I find in incidents or stories such as this a clear illustration of the truth of Jesus’ saying: “Do you think that I have come to establish peace on the earth? No, I tell you, but rather division.” The division between Pietro and Francesco reveals to me that the peace proclaimed by the angels at the birth of the prince of peace—the peace that Jesus himself is—comes hand in hand with uncompromising fidelity to God’s word. This confrontation between father and son points me to the sovereignty of the claim that God’s word makes on everyone who would truly listen to him. This claim is far greater than any claim that family, national, ethnic or cultural ties have on anyone.

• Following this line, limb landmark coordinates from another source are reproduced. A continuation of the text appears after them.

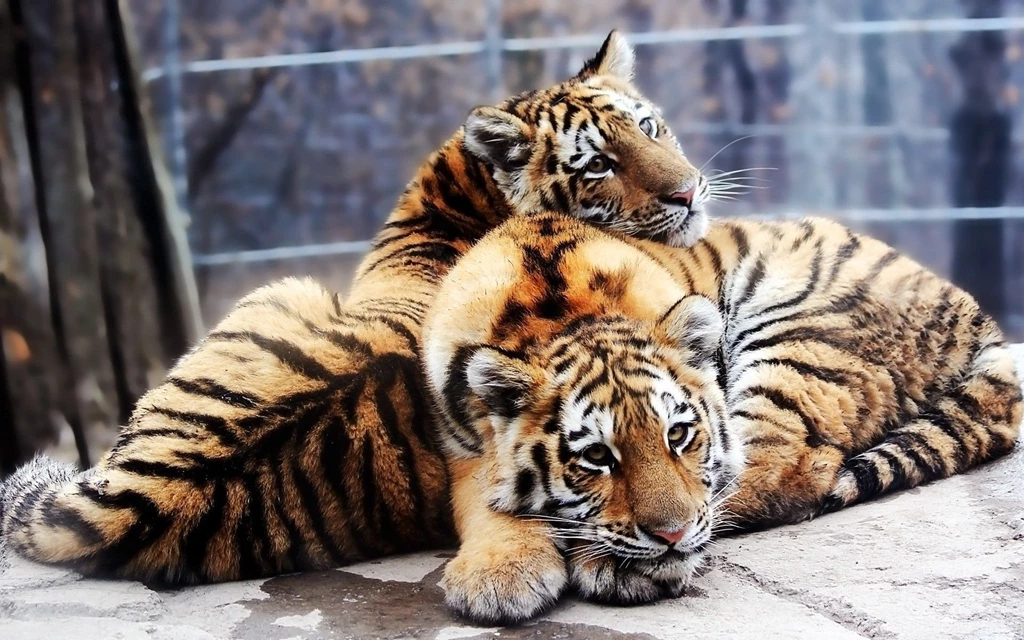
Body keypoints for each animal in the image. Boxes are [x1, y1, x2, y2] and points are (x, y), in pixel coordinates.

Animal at [422, 211, 1022, 624]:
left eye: (679, 435)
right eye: (596, 457)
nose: (671, 536)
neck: (557, 317)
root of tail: (973, 312)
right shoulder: (457, 445)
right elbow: (484, 501)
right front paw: (499, 577)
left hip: (796, 337)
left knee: (785, 470)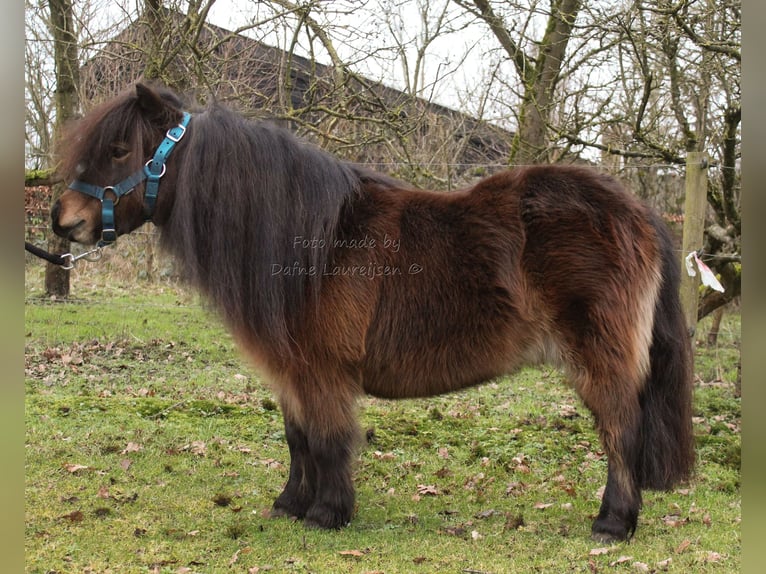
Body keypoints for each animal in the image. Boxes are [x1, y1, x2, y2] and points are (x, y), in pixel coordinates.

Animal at [49, 82, 696, 544]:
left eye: (118, 150)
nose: (63, 220)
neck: (311, 242)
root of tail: (635, 210)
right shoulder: (292, 372)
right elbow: (297, 436)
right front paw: (291, 504)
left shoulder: (323, 371)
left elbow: (328, 437)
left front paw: (327, 512)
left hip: (599, 357)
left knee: (620, 431)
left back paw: (613, 523)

But the sovereignty of God’s word cannot be invoked, I don’t think, to justify violence, not even in the name of the kind of patriotism and national security appealed to by the princes in this Sunday's first reading. For one thing, the same Jesus who alerted his disciples to the hard reality of contradiction and rejection also taught forgiveness, reconciliation and love of enemies (Lk. 6:27-37). There was his rebuke, too, of disciples James and John for suggesting a retaliatory course of action (Lk. 9:51-55). Yet, more importantly, Jesus’ life was an eloquent renunciation of all violence, either of preemption or of resistance, for it was “a life spent until its last hour in bearing the cross of this world” and “in submission to the death of the Cross” (Friedrich Heer, “Saint Francis: The Medieval Man and His Culture,” in Lawrence Cunningham, ed., op. cit.). It was a life that could not have but led to the prayer: “Father, forgive them, they know not what they do”(Lk. 23:34).

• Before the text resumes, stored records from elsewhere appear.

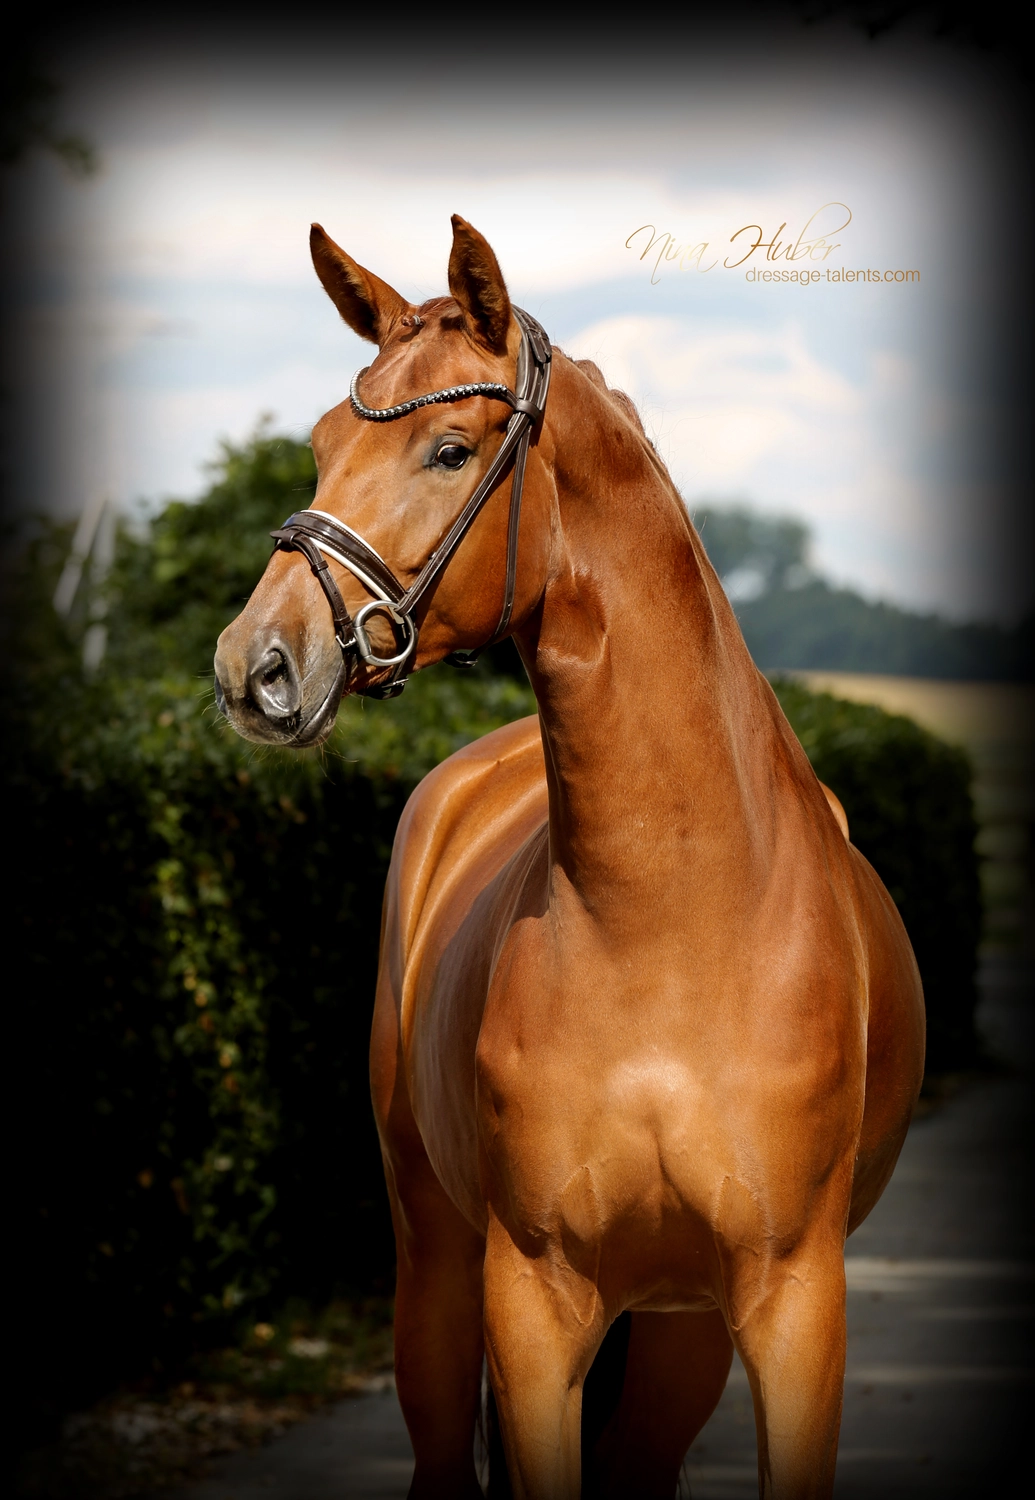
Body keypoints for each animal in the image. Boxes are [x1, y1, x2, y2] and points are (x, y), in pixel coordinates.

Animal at [214, 215, 925, 1500]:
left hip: (680, 1337)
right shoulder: (536, 1304)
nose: (258, 665)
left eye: (450, 450)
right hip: (438, 1270)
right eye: (322, 444)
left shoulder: (793, 1307)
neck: (672, 919)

And it looks like Pietro Bernardone and many of his contemporaries did not know either what they were doing. Theirs was a society, according to Heer, “whose daily life was warfare, unrest, tumult, hatred, envy and the lust for power,” a society through which were stalking “all those sinister beasts of prey” Dante wrote about. St. Francis’ contemporaries needed him precisely to preach to them “the good news for what it was: a message of joy and love, God dwelling at peace with men, mediated by Christ to his brother men.” St. Francis’ message speaks of God not being just spirit “but also wholly man, vulnerable, helpless, bleeding flesh, the blood of another men, too precious to be shed in warfare of any kind,” of Christ remaining crucified even in his Transfiguration, of Christ coming to earth to be the servant of all, of men being called to be peacemakers. St. Francis’ message, dissenting from the conventional wisdom—coming from antiquity and subscribed to, as a matter of “realism,” by rulers and government in the Middle Ages—that warns that man is a wolf to other men, protests that all creatures and all human beings were created by God to be brothers and sisters.

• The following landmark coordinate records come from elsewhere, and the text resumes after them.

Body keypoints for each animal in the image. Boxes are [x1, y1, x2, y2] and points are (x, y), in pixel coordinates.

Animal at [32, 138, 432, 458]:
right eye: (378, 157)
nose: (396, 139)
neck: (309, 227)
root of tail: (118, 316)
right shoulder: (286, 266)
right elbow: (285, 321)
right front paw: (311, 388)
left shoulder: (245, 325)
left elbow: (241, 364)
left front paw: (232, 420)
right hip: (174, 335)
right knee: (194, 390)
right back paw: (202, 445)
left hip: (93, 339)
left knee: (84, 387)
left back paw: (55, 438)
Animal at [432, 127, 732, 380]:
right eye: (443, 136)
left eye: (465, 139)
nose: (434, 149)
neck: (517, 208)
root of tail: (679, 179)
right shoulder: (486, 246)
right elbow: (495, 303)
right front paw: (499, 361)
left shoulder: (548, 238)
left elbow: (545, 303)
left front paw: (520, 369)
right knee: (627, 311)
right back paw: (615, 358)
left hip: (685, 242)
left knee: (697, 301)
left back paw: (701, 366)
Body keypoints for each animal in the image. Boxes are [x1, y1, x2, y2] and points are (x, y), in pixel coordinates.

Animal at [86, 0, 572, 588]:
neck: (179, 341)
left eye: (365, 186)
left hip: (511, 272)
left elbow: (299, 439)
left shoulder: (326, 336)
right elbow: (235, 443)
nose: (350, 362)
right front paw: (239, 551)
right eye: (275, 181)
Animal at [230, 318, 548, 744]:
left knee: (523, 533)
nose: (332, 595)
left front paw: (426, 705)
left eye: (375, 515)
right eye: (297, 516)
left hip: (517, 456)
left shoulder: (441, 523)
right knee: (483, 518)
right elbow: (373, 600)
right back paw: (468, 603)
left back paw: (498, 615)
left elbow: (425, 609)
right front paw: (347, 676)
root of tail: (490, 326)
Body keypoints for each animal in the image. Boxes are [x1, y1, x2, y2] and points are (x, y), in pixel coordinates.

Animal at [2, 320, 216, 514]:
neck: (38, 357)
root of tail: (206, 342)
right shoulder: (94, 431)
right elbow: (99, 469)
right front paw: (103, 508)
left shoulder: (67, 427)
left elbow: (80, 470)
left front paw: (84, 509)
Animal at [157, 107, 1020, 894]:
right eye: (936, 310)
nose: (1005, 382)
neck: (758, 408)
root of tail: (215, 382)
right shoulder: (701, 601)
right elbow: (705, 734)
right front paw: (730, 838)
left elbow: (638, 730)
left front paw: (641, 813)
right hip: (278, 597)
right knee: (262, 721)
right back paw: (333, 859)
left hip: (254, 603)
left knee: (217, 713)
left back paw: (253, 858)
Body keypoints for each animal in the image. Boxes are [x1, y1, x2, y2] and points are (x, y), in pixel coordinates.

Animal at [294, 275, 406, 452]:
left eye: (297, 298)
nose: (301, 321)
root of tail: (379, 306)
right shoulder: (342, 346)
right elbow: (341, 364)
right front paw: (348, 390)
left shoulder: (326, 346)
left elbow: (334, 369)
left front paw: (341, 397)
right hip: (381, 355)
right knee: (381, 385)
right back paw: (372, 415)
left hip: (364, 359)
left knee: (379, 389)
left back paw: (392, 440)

But notwithstanding his dissent and protest, St. Francis was no “protestant,” says Heer. “Francis was ‘against’ nothing.” He did not preach against the heretics of his day or the Emperor and the imperial party in Italy. Far from advocating disobedience to the Pope, St. Francis submitted himself to him and also to his own bishop and to all priests. “Francis knew no ‘against,’ no boundaries; he was as ingenuous with the Sultan as with his brethren in Italy.” Even when in his last years he had the “crucifying knowledge that his ideals were being mutilated,” St. Francis had no recriminations even against those responsible for such mutilation. Near death, he said: “I have done what I had to do; may Christ teach you what is your part.”

They will be taught their part, I believe, those who listen to God’s word attentively. And in hearing God’s word and acting on it, they will become Jesus’ mother, brothers and sisters (Lk. 8:21). Then, they themselves a sword will pierce while they submit also to fire and baptism, the death of the Cross, despising its shame, and taste, as did Jesus and prophet Jeremiah as well and so many others who heard the word of God and proclaimed it, using words when necessary, “the bitterest of this world’s fruits.” Those who renounce earthly securities and ground themselves in love and trust of God can be certain that the Lord will come to their aid and that they will never lack what they need even when everything “seems headed for disaster” (cf. Common Rules of the Congregation of the Mission, II, 2).